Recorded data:
┌────────

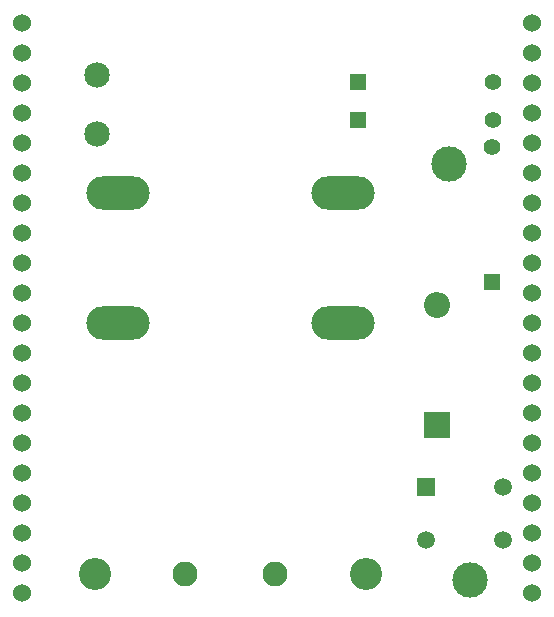
<source format=gbr>
%TF.GenerationSoftware,KiCad,Pcbnew,8.0.8*%
%TF.CreationDate,2025-03-02T20:21:30-05:00*%
%TF.ProjectId,IMD Latching Module V3.0,494d4420-4c61-4746-9368-696e67204d6f,rev?*%
%TF.SameCoordinates,Original*%
%TF.FileFunction,Soldermask,Bot*%
%TF.FilePolarity,Negative*%
%FSLAX46Y46*%
G04 Gerber Fmt 4.6, Leading zero omitted, Abs format (unit mm)*
G04 Created by KiCad (PCBNEW 8.0.8) date 2025-03-02 20:21:30*
%MOMM*%
%LPD*%
G01*
G04 APERTURE LIST*
%ADD10C,3.000000*%
%ADD11C,1.524000*%
%ADD12R,1.498600X1.498600*%
%ADD13C,1.498600*%
%ADD14O,5.350000X2.850000*%
%ADD15C,2.717800*%
%ADD16C,2.108200*%
%ADD17R,1.397000X1.397000*%
%ADD18C,1.397000*%
%ADD19C,2.154000*%
%ADD20R,2.200000X2.200000*%
%ADD21O,2.200000X2.200000*%
G04 APERTURE END LIST*
D10*
%TO.C,TP2*%
X86900000Y-62700000D03*
%TD*%
D11*
%TO.C,J3*%
X50800000Y-99060000D03*
X50800000Y-96520000D03*
X50800000Y-93980000D03*
X50800000Y-91440000D03*
X50800000Y-88900000D03*
X50800000Y-86360000D03*
X50800000Y-83820000D03*
X50800000Y-81280000D03*
X50800000Y-78740000D03*
X50800000Y-76200000D03*
X50800000Y-73660000D03*
X50800000Y-71120000D03*
X50800000Y-68580000D03*
X50800000Y-66040000D03*
X50800000Y-63500000D03*
X50800000Y-60960000D03*
X50800000Y-58420000D03*
X50800000Y-55880000D03*
X50800000Y-53340000D03*
X50800000Y-50800000D03*
%TD*%
D12*
%TO.C,SW1*%
X85019999Y-90070000D03*
D13*
X91520000Y-90070000D03*
X85019999Y-94570001D03*
X91520000Y-94570001D03*
%TD*%
D14*
%TO.C,K1*%
X58920000Y-65159999D03*
X58920000Y-76160000D03*
D15*
X56970000Y-97460000D03*
D16*
X64620000Y-97460000D03*
X72220000Y-97460000D03*
D15*
X79870000Y-97460000D03*
D14*
X77919998Y-76160000D03*
X77919998Y-65159999D03*
%TD*%
D17*
%TO.C,R2*%
X79200000Y-59000000D03*
D18*
X90630000Y-59000000D03*
%TD*%
D19*
%TO.C,J4*%
X57130000Y-55150000D03*
X57130000Y-60150000D03*
%TD*%
D10*
%TO.C,TP1*%
X88720000Y-97970000D03*
%TD*%
D17*
%TO.C,R1*%
X79200000Y-55800000D03*
D18*
X90630000Y-55800000D03*
%TD*%
D11*
%TO.C,J2*%
X94000000Y-99060000D03*
X94000000Y-96520000D03*
X94000000Y-93980000D03*
X94000000Y-91440000D03*
X94000000Y-88900000D03*
X94000000Y-86360000D03*
X94000000Y-83820000D03*
X94000000Y-81280000D03*
X94000000Y-78740000D03*
X94000000Y-76200000D03*
X94000000Y-73660000D03*
X94000000Y-71120000D03*
X94000000Y-68580000D03*
X94000000Y-66040000D03*
X94000000Y-63500000D03*
X94000000Y-60960000D03*
X94000000Y-58420000D03*
X94000000Y-55880000D03*
X94000000Y-53340000D03*
X94000000Y-50800000D03*
%TD*%
D20*
%TO.C,D3*%
X85920000Y-84790000D03*
D21*
X85920000Y-74630000D03*
%TD*%
D17*
%TO.C,R3*%
X90600000Y-72730000D03*
D18*
X90600000Y-61300000D03*
%TD*%
M02*

</source>
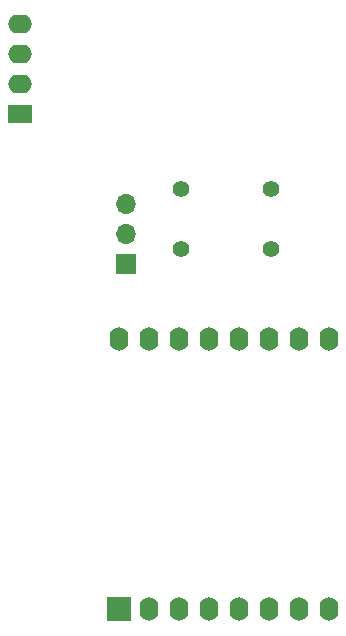
<source format=gbr>
%TF.GenerationSoftware,KiCad,Pcbnew,8.0.9-unknown-202502181922~c4009544a9~ubuntu24.04.1*%
%TF.CreationDate,2025-05-25T20:50:34-05:00*%
%TF.ProjectId,Pressure Reporter,50726573-7375-4726-9520-5265706f7274,rev?*%
%TF.SameCoordinates,Original*%
%TF.FileFunction,Soldermask,Bot*%
%TF.FilePolarity,Negative*%
%FSLAX46Y46*%
G04 Gerber Fmt 4.6, Leading zero omitted, Abs format (unit mm)*
G04 Created by KiCad (PCBNEW 8.0.9-unknown-202502181922~c4009544a9~ubuntu24.04.1) date 2025-05-25 20:50:34*
%MOMM*%
%LPD*%
G01*
G04 APERTURE LIST*
%ADD10R,1.700000X1.700000*%
%ADD11O,1.700000X1.700000*%
%ADD12R,2.000000X2.000000*%
%ADD13O,1.600000X2.000000*%
%ADD14C,1.397000*%
%ADD15R,2.000000X1.600000*%
%ADD16O,2.000000X1.600000*%
G04 APERTURE END LIST*
D10*
%TO.C,U2*%
X158595000Y-83345000D03*
D11*
X158595000Y-80805000D03*
X158595000Y-78265000D03*
%TD*%
D12*
%TO.C,U1*%
X157980000Y-112550000D03*
D13*
X160520000Y-112550000D03*
X163060000Y-112550000D03*
X165600000Y-112550000D03*
X168140000Y-112550000D03*
X170680000Y-112550000D03*
X173220000Y-112550000D03*
X175760000Y-112550000D03*
X175760000Y-89690000D03*
X173220000Y-89690000D03*
X170680000Y-89690000D03*
X168140000Y-89690000D03*
X165600000Y-89690000D03*
X163060000Y-89690000D03*
X160520000Y-89690000D03*
X157980000Y-89690000D03*
%TD*%
D14*
%TO.C,SW1*%
X163250000Y-77030000D03*
X170870000Y-77030000D03*
X170870000Y-82110000D03*
X163250000Y-82110000D03*
%TD*%
D15*
%TO.C,DISP1*%
X149610000Y-70640000D03*
D16*
X149610000Y-68100000D03*
X149610000Y-65560000D03*
X149610000Y-63020000D03*
%TD*%
M02*

</source>
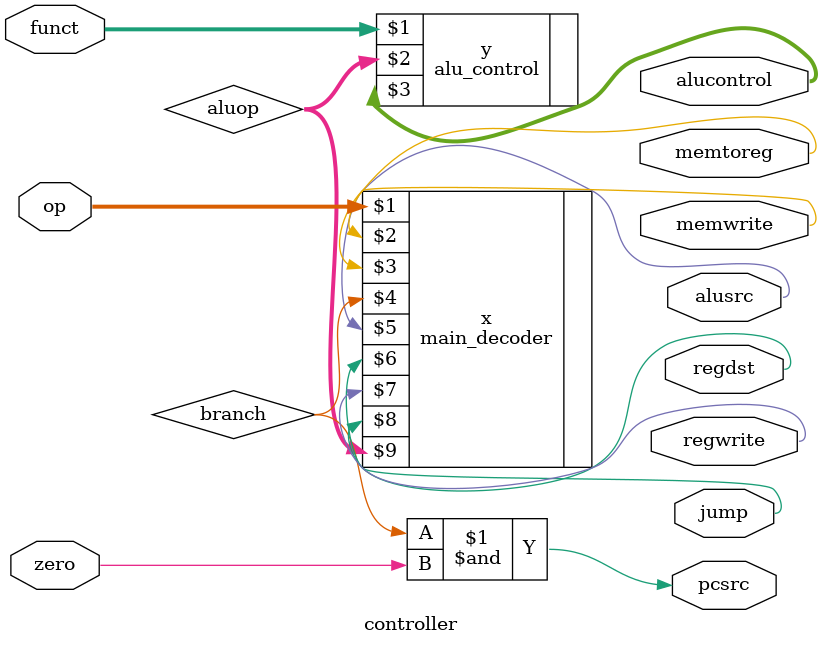
<source format=v>
`timescale 1ns / 1ps


module controller(op,funct,zero,memtoreg,memwrite,alusrc,regdst,regwrite,jump,pcsrc,alucontrol);
	input wire[5:0] op,funct;
	input wire zero;
	output wire memtoreg,memwrite,alusrc,regdst,regwrite,jump;
	output pcsrc;
	output wire[2:0] alucontrol;
	wire[1:0] aluop;
	wire branch;
    assign pcsrc = branch & zero;
	main_decoder x(op,memtoreg,memwrite,branch,alusrc,regdst,regwrite,jump,aluop);
	alu_control y(funct,aluop,alucontrol);
    
endmodule
</source>
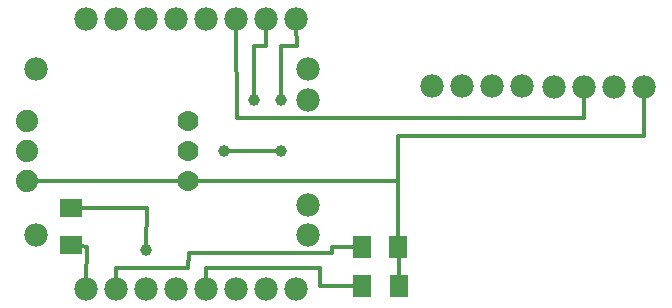
<source format=gtl>
G04 MADE WITH FRITZING*
G04 WWW.FRITZING.ORG*
G04 DOUBLE SIDED*
G04 HOLES PLATED*
G04 CONTOUR ON CENTER OF CONTOUR VECTOR*
%ASAXBY*%
%FSLAX23Y23*%
%MOIN*%
%OFA0B0*%
%SFA1.0B1.0*%
%ADD10C,0.077778*%
%ADD11C,0.069444*%
%ADD12C,0.078000*%
%ADD13C,0.074000*%
%ADD14C,0.039370*%
%ADD15R,0.062992X0.074803*%
%ADD16R,0.074803X0.062992*%
%ADD17C,0.012000*%
%LNCOPPER1*%
G90*
G70*
G54D10*
X267Y56D03*
X367Y56D03*
X467Y56D03*
X567Y56D03*
X667Y56D03*
X767Y56D03*
X867Y56D03*
X967Y56D03*
X967Y956D03*
X867Y956D03*
X767Y956D03*
X667Y956D03*
X567Y956D03*
X467Y956D03*
X367Y956D03*
X267Y956D03*
G54D11*
X607Y416D03*
X607Y516D03*
X607Y616D03*
X607Y416D03*
X607Y516D03*
X607Y616D03*
G54D12*
X98Y788D03*
X98Y236D03*
X1007Y788D03*
X1007Y687D03*
X1007Y336D03*
X1007Y236D03*
X2127Y730D03*
X2027Y730D03*
X1927Y730D03*
X1827Y730D03*
X2127Y730D03*
X2027Y730D03*
X1927Y730D03*
X1827Y730D03*
X1418Y731D03*
X1518Y731D03*
X1618Y731D03*
X1718Y731D03*
G54D13*
X70Y415D03*
X70Y515D03*
X70Y615D03*
X70Y415D03*
X70Y515D03*
X70Y615D03*
G54D14*
X917Y686D03*
X827Y685D03*
X727Y516D03*
X917Y516D03*
X467Y186D03*
G54D15*
X1187Y66D03*
X1309Y66D03*
X1307Y196D03*
X1185Y196D03*
G54D16*
X217Y326D03*
X217Y204D03*
G54D17*
X249Y199D02*
X268Y196D01*
D02*
X268Y196D02*
X267Y79D01*
D02*
X249Y326D02*
X468Y325D01*
D02*
X468Y325D02*
X467Y199D01*
D02*
X767Y932D02*
X768Y625D01*
D02*
X768Y625D02*
X1927Y625D01*
D02*
X1927Y625D02*
X1927Y706D01*
D02*
X1087Y196D02*
X1087Y175D01*
D02*
X1087Y175D02*
X608Y175D01*
D02*
X1159Y196D02*
X1087Y196D01*
D02*
X608Y175D02*
X607Y126D01*
D02*
X607Y126D02*
X367Y126D01*
D02*
X367Y126D02*
X367Y79D01*
D02*
X1047Y66D02*
X1047Y126D01*
D02*
X1161Y66D02*
X1047Y66D01*
D02*
X1047Y126D02*
X667Y126D01*
D02*
X667Y126D02*
X667Y79D01*
D02*
X827Y866D02*
X867Y866D01*
D02*
X867Y866D02*
X867Y932D01*
D02*
X827Y699D02*
X827Y866D01*
D02*
X1308Y164D02*
X1309Y98D01*
D02*
X628Y416D02*
X1306Y415D01*
D02*
X1306Y415D02*
X1307Y228D01*
D02*
X96Y416D02*
X586Y416D01*
D02*
X917Y866D02*
X917Y699D01*
D02*
X968Y866D02*
X917Y866D01*
D02*
X967Y932D02*
X968Y866D01*
D02*
X904Y516D02*
X740Y516D01*
D02*
X1306Y565D02*
X2127Y565D01*
D02*
X2127Y565D02*
X2127Y706D01*
D02*
X1306Y415D02*
X1306Y565D01*
G04 End of Copper1*
M02*
</source>
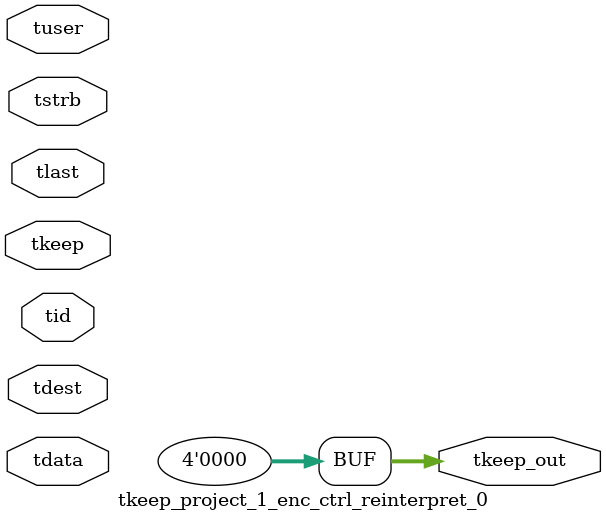
<source format=v>


`timescale 1ps/1ps

module tkeep_project_1_enc_ctrl_reinterpret_0 #
(
parameter C_S_AXIS_TDATA_WIDTH = 32,
parameter C_S_AXIS_TUSER_WIDTH = 0,
parameter C_S_AXIS_TID_WIDTH   = 0,
parameter C_S_AXIS_TDEST_WIDTH = 0,
parameter C_M_AXIS_TDATA_WIDTH = 32
)
(
input  [(C_S_AXIS_TDATA_WIDTH == 0 ? 1 : C_S_AXIS_TDATA_WIDTH)-1:0     ] tdata,
input  [(C_S_AXIS_TUSER_WIDTH == 0 ? 1 : C_S_AXIS_TUSER_WIDTH)-1:0     ] tuser,
input  [(C_S_AXIS_TID_WIDTH   == 0 ? 1 : C_S_AXIS_TID_WIDTH)-1:0       ] tid,
input  [(C_S_AXIS_TDEST_WIDTH == 0 ? 1 : C_S_AXIS_TDEST_WIDTH)-1:0     ] tdest,
input  [(C_S_AXIS_TDATA_WIDTH/8)-1:0 ] tkeep,
input  [(C_S_AXIS_TDATA_WIDTH/8)-1:0 ] tstrb,
input                                                                    tlast,
output [(C_M_AXIS_TDATA_WIDTH/8)-1:0 ] tkeep_out
);

assign tkeep_out = {1'b0};

endmodule


</source>
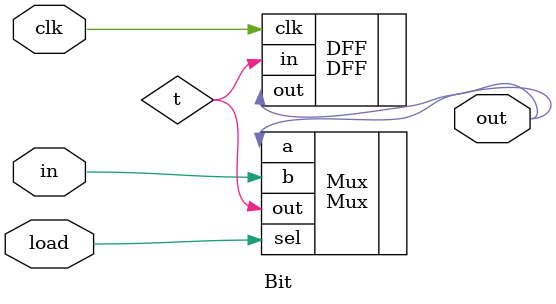
<source format=v>
module Bit (
  input wire clk, in, load,
  output wire out
);

wire t;

Mux Mux(.a(out), .b(in), .sel(load), .out(t));
DFF DFF(.clk(clk), .in(t), .out(out));

endmodule

</source>
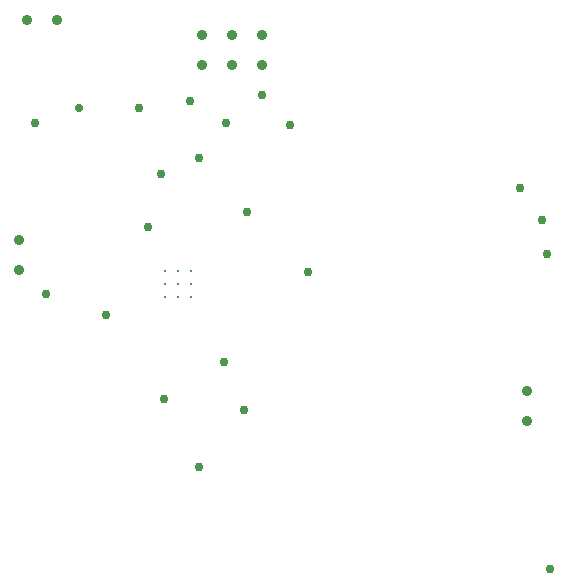
<source format=gbr>
G04 Layer_Color=0*
%FSLAX26Y26*%
%MOIN*%
%TF.FileFunction,Plated,1,2,PTH,Drill*%
%TF.Part,Single*%
G01*
G75*
%TA.AperFunction,OtherDrill,Pad Free-36 (1685mil,2430mil)*%
%ADD32C,0.030000*%
%TA.AperFunction,OtherDrill,Pad Free-35 (2830mil,2221.85mil)*%
%ADD33C,0.030000*%
%TA.AperFunction,OtherDrill,Pad Free-33 (1895mil,2640mil)*%
%ADD34C,0.030000*%
%TA.AperFunction,OtherDrill,Pad Free-31 (1774.567mil,2545mil)*%
%ADD35C,0.030000*%
%TA.AperFunction,OtherDrill,Pad Free-30 (1990mil,2540mil)*%
%ADD36C,0.030000*%
%TA.AperFunction,OtherDrill,Pad Free-29 (1140mil,2545mil)*%
%ADD37C,0.030000*%
%TA.AperFunction,OtherDrill,Pad Free-28 (1485mil,2595mil)*%
%ADD38C,0.030000*%
%TA.AperFunction,OtherDrill,Pad Free-27 (1845.433mil,2250mil)*%
%ADD39C,0.030000*%
%TA.AperFunction,OtherDrill,Pad Free-26 (1655mil,2620mil)*%
%ADD40C,0.030000*%
%TA.AperFunction,OtherDrill,Pad Free-25 (1175mil,1975mil)*%
%ADD41C,0.030000*%
%TA.AperFunction,OtherDrill,Pad Free-24 (1835mil,1590mil)*%
%ADD42C,0.030000*%
%TA.AperFunction,OtherDrill,Pad Free-23 (2855mil,1060mil)*%
%ADD43C,0.030000*%
%TA.AperFunction,OtherDrill,Pad Free-22 (1685mil,1400mil)*%
%ADD44C,0.030000*%
%TA.AperFunction,OtherDrill,Pad Free-19 (1560mil,2375mil)*%
%ADD45C,0.030000*%
%TA.AperFunction,OtherDrill,Pad Free-18 (1515mil,2200mil)*%
%ADD46C,0.030000*%
%TA.AperFunction,OtherDrill,Pad Free-16 (2755mil,2328.15mil)*%
%ADD47C,0.030000*%
%TA.AperFunction,OtherDrill,Pad Free-15 (1770mil,1750mil)*%
%ADD48C,0.030000*%
%TA.AperFunction,OtherDrill,Pad Free-14 (2845mil,2110mil)*%
%ADD49C,0.030000*%
%TA.AperFunction,OtherDrill,Pad Free-13 (1570mil,1625mil)*%
%ADD50C,0.030000*%
%TA.AperFunction,OtherDrill,Pad Free-10 (1375mil,1905mil)*%
%ADD51C,0.030000*%
%TA.AperFunction,OtherDrill,Pad Free-9 (2050mil,2050mil)*%
%ADD52C,0.030000*%
%TA.AperFunction,ComponentDrill*%
%ADD53C,0.035433*%
%ADD54C,0.035433*%
%TA.AperFunction,ViaDrill,NotFilled*%
%ADD55C,0.007874*%
%ADD56C,0.028000*%
D32*
X1685000Y2430000D02*
D03*
D33*
X2830000Y2221850D02*
D03*
D34*
X1895000Y2640000D02*
D03*
D35*
X1774567Y2545000D02*
D03*
D36*
X1990000Y2540000D02*
D03*
D37*
X1140000Y2545000D02*
D03*
D38*
X1485000Y2595000D02*
D03*
D39*
X1845433Y2250000D02*
D03*
D40*
X1655000Y2620000D02*
D03*
D41*
X1175000Y1975000D02*
D03*
D42*
X1835000Y1590000D02*
D03*
D43*
X2855000Y1060000D02*
D03*
D44*
X1685000Y1400000D02*
D03*
D45*
X1560000Y2375000D02*
D03*
D46*
X1515000Y2200000D02*
D03*
D47*
X2755000Y2328150D02*
D03*
D48*
X1770000Y1750000D02*
D03*
D49*
X2845000Y2110000D02*
D03*
D50*
X1570000Y1625000D02*
D03*
D51*
X1375000Y1905000D02*
D03*
D52*
X2050000Y2050000D02*
D03*
D53*
X1085000Y2155000D02*
D03*
Y2055000D02*
D03*
X2780000Y1650866D02*
D03*
Y1550866D02*
D03*
D54*
X1210866Y2890000D02*
D03*
X1110866D02*
D03*
X1695000Y2840000D02*
D03*
Y2740000D02*
D03*
X1795000Y2840000D02*
D03*
Y2740000D02*
D03*
X1895000Y2840000D02*
D03*
Y2740000D02*
D03*
D55*
X1658307Y1966693D02*
D03*
X1615000D02*
D03*
X1571693D02*
D03*
X1658307Y2010000D02*
D03*
X1615000D02*
D03*
X1571693D02*
D03*
X1658307Y2053307D02*
D03*
X1615000D02*
D03*
X1571693D02*
D03*
D56*
X1285866Y2595000D02*
D03*
%TF.MD5,2A257EA32F410DFC86AAD7F76B1BAAD8*%
M02*

</source>
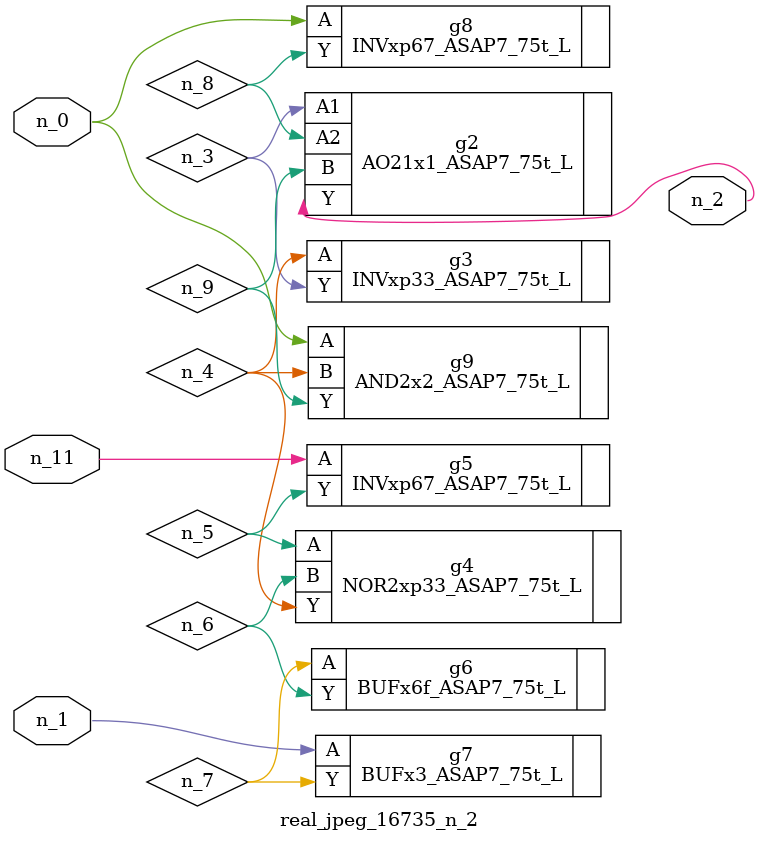
<source format=v>
module real_jpeg_16735_n_2 (n_1, n_11, n_0, n_2);

input n_1;
input n_11;
input n_0;

output n_2;

wire n_5;
wire n_8;
wire n_4;
wire n_6;
wire n_7;
wire n_3;
wire n_9;

INVxp67_ASAP7_75t_L g8 ( 
.A(n_0),
.Y(n_8)
);

AND2x2_ASAP7_75t_L g9 ( 
.A(n_0),
.B(n_4),
.Y(n_9)
);

BUFx3_ASAP7_75t_L g7 ( 
.A(n_1),
.Y(n_7)
);

AO21x1_ASAP7_75t_L g2 ( 
.A1(n_3),
.A2(n_8),
.B(n_9),
.Y(n_2)
);

INVxp33_ASAP7_75t_L g3 ( 
.A(n_4),
.Y(n_3)
);

NOR2xp33_ASAP7_75t_L g4 ( 
.A(n_5),
.B(n_6),
.Y(n_4)
);

BUFx6f_ASAP7_75t_L g6 ( 
.A(n_7),
.Y(n_6)
);

INVxp67_ASAP7_75t_L g5 ( 
.A(n_11),
.Y(n_5)
);


endmodule
</source>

└────────

Work instruction: Count every line of the entries that includes "memtoreg", and say the number alone.

Exercise output: 3